Authors
Michael Niemeyer, Jonathan T. Barron, Ben Mildenhall, Mehdi S. M. Sajjadi, Andreas Geiger, Noha Radwan
Max Planck Institute for Intelligent Systems; University of Tubingen; Google Research
Portals
Abstract
Neural Radiance Fields (NeRF) have emerged as a powerful representation for the task of novel view synthesis due to their simplicity and state-of-the-art performance. Though NeRF can produce photorealistic renderings of unseen viewpoints when many input views are available, its performance drops significantly when this number is reduced. We observe that the majority of artifacts in sparse input scenarios are caused by errors in the estimated scene geometry, and by divergent behavior at the start of training. We address this by regularizing the geometry and appearance of patches rendered from unobserved viewpoints, and annealing the ray sampling space during training. We additionally use a normalizing flow model to regularize the color of unobserved viewpoints. Our model outperforms not only other methods that optimize over a single scene, but in many cases also conditional models that are extensively pre-trained on large multi-view datasets.
Contribution
- A patch-based regularizer for depth maps rendered from unobserved viewpoints, which reduces floating artifacts and improves scene geometry
- A normalizing flow model to regularize the colors predicted at unseen viewpoints by maximizing the loglikelihood of the rendered patches and thereby avoid color shifts between different views
- An annealing strategy for sampling points along the ray, where we first sample scene content within a small range before expanding to the full scene bounds which prevents divergence early during training
Related Works
Neural Representations; Sparse Input Novel-View Synthesis
Overview
NeRF optimizes the reconstruction loss for a given set of input images.
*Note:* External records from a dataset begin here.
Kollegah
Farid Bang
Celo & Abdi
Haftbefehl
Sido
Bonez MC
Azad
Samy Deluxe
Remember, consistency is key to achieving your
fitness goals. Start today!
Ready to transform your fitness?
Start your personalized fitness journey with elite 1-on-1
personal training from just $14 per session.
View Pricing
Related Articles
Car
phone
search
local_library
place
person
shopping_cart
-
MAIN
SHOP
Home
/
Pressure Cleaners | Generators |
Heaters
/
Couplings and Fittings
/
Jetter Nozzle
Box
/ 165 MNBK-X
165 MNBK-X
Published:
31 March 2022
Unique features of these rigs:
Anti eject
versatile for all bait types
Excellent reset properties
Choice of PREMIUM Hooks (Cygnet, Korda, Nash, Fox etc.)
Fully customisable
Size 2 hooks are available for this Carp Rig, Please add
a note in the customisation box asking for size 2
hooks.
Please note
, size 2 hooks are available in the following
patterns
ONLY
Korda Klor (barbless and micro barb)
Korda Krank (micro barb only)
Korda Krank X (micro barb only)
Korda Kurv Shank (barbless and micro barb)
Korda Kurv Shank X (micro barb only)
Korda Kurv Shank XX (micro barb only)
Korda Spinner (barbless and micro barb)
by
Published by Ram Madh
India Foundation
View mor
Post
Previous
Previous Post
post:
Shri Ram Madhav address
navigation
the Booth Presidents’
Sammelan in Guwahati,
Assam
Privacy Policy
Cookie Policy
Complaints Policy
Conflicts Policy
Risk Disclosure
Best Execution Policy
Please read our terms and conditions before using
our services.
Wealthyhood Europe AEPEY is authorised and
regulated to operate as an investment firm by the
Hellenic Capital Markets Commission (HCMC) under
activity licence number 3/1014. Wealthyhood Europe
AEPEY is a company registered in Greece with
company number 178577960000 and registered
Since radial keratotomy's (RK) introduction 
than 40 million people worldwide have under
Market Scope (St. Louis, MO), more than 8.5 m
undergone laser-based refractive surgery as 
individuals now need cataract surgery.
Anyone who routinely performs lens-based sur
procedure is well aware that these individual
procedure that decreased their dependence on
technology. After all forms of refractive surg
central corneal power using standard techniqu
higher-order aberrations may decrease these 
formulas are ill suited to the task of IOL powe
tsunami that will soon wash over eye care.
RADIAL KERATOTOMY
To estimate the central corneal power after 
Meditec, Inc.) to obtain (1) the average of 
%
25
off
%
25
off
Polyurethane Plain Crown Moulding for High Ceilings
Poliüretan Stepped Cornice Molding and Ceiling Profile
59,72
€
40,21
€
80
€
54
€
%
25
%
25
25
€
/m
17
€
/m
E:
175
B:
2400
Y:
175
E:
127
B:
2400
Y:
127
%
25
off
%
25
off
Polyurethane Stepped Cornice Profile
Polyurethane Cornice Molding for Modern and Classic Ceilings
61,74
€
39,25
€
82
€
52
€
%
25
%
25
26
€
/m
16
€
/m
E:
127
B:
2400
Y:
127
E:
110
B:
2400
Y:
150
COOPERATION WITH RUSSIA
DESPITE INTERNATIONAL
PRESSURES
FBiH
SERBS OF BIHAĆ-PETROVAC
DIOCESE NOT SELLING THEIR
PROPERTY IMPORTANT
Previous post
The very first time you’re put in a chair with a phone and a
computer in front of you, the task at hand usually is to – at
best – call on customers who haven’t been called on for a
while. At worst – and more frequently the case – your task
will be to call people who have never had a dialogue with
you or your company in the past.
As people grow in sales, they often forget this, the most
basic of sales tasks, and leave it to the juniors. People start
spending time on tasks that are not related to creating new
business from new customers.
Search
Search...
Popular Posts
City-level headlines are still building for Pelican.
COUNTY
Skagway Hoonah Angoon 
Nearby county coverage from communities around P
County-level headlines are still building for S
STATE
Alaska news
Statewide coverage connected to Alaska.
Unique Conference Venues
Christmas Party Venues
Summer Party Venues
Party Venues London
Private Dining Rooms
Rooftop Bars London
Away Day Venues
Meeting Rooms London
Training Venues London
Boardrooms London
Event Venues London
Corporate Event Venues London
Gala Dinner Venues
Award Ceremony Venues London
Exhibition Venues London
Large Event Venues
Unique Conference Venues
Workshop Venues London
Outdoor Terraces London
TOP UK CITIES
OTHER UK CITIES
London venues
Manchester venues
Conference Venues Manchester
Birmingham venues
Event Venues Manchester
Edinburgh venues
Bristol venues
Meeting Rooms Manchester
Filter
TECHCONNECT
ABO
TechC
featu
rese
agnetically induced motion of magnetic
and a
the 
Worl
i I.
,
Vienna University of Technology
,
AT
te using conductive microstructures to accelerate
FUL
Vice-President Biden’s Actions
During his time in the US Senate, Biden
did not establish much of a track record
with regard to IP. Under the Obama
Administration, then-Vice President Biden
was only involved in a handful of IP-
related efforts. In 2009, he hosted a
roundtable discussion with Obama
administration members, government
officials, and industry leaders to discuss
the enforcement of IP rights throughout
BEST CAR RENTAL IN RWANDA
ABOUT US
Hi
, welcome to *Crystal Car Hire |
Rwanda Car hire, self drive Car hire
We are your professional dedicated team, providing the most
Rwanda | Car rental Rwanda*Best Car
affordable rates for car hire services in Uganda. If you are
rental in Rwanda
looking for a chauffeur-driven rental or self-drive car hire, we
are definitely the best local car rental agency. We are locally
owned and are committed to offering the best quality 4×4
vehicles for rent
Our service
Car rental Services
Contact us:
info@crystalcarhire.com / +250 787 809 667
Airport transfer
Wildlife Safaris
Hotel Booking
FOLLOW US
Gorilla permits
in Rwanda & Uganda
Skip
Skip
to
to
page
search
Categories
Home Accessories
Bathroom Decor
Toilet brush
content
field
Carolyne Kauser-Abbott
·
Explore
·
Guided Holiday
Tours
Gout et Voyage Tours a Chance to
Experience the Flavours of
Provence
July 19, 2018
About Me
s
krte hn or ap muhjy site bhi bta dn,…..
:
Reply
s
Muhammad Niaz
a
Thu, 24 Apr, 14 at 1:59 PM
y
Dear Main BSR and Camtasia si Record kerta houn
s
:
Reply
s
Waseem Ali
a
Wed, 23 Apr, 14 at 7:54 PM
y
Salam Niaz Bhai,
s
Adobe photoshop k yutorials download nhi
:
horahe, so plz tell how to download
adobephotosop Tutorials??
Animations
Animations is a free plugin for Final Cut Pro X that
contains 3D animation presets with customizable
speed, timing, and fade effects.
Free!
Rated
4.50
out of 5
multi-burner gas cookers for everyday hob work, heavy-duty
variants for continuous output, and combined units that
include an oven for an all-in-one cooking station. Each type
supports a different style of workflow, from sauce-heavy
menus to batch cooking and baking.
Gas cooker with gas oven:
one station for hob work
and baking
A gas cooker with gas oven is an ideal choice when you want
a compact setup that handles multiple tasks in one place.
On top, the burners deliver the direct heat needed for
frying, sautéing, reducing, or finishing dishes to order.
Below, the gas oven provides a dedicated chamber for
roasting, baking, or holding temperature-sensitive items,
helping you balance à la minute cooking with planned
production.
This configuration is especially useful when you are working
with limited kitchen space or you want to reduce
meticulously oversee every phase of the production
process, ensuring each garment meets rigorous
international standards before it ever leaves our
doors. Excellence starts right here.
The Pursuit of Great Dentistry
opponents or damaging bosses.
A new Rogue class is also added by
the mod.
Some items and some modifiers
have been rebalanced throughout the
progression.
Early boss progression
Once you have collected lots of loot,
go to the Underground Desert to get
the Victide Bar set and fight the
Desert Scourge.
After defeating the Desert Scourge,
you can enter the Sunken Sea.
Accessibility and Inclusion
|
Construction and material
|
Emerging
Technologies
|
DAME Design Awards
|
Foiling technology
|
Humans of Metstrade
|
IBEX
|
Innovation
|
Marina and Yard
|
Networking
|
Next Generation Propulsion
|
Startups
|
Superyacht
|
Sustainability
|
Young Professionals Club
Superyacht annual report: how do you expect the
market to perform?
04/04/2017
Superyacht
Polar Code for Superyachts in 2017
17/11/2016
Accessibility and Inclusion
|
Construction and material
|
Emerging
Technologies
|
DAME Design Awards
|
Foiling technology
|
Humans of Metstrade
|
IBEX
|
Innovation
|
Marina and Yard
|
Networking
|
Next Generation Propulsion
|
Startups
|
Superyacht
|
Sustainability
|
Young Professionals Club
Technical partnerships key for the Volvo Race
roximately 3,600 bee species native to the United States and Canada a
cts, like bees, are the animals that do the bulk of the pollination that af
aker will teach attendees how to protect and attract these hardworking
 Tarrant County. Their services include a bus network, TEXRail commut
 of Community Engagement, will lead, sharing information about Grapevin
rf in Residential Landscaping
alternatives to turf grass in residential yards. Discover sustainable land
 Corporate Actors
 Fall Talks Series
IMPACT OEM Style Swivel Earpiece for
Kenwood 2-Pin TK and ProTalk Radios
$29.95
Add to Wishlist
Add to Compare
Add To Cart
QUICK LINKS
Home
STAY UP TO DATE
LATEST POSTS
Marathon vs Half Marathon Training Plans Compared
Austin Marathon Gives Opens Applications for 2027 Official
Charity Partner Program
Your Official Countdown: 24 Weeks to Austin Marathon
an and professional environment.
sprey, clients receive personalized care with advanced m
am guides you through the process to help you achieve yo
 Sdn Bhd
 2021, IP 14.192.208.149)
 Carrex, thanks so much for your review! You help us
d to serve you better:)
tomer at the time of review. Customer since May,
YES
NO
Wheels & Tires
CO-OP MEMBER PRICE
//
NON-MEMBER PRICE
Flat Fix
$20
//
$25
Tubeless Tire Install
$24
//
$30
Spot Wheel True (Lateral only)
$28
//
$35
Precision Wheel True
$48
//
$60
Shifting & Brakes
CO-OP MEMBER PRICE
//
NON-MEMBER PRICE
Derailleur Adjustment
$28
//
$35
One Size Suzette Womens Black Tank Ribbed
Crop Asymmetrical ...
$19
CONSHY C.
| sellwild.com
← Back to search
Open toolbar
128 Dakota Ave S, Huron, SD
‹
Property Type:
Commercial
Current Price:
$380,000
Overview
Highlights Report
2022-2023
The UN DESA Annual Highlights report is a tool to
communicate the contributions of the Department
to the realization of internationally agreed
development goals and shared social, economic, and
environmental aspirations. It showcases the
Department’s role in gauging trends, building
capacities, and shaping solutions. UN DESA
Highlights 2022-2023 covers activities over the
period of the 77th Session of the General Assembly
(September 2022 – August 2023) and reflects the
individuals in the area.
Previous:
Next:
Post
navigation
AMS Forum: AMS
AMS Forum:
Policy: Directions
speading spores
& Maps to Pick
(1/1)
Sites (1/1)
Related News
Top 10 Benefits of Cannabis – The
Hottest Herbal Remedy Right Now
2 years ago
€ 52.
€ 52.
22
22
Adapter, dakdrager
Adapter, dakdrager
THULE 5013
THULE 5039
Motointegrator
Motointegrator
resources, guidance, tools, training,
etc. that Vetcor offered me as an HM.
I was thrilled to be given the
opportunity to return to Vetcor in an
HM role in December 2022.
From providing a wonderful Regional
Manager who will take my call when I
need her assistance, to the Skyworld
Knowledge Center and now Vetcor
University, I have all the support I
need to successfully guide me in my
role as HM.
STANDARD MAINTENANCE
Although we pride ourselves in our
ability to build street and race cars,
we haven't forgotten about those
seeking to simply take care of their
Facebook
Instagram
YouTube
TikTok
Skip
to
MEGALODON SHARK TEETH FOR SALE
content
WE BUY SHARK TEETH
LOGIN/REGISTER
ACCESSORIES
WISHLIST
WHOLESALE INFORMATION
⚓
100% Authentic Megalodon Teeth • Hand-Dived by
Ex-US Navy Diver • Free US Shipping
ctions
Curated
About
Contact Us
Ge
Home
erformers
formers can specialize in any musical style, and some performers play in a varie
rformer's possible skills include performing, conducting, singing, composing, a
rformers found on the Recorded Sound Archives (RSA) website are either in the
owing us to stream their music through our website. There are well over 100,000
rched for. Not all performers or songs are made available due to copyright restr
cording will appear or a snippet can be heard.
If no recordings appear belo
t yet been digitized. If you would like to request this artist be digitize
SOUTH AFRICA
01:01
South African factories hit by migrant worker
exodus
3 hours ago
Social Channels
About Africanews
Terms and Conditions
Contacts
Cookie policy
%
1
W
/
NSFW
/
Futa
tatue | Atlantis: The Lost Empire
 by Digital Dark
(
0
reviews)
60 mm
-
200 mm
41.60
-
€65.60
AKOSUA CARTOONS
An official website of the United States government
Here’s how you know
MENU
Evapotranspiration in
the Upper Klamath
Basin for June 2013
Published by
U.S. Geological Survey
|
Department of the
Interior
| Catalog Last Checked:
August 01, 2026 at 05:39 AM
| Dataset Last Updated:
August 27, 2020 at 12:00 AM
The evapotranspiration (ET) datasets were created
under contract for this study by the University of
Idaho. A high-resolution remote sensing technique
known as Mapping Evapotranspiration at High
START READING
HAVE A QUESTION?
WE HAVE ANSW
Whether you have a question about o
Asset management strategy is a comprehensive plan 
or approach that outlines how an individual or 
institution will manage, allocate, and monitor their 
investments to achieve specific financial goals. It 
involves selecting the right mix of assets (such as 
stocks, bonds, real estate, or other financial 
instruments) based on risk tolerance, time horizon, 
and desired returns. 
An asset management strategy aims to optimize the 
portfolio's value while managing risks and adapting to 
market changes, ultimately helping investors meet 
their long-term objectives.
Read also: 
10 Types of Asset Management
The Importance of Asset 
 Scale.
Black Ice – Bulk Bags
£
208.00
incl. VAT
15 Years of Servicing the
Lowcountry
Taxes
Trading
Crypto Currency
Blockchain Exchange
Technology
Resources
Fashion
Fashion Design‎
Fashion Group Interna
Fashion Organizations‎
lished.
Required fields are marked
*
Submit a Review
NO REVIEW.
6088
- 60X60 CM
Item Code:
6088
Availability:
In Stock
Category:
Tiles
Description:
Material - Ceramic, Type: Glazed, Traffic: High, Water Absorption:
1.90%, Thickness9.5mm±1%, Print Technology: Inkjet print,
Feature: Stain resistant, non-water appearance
For sparse inputs, however, this leads to degenerate solutions. In this work, we propose to sample unobserved views and regularize the geometry and appearance of patches rendered from those views. More specifically, we cast rays through the scene and render patches from unobserved viewpoints for a given radiance field f?. We then regularize appearance by feeding the predicted RGB patches through a trained normalizing flow model ? and maximizing predicted log-likelihood. We regularize geometry by enforcing a smoothness loss on the rendered depth patches. Our approach leads to 3D-consistent representations even for sparse inputs from which realistic novel views can be rendered.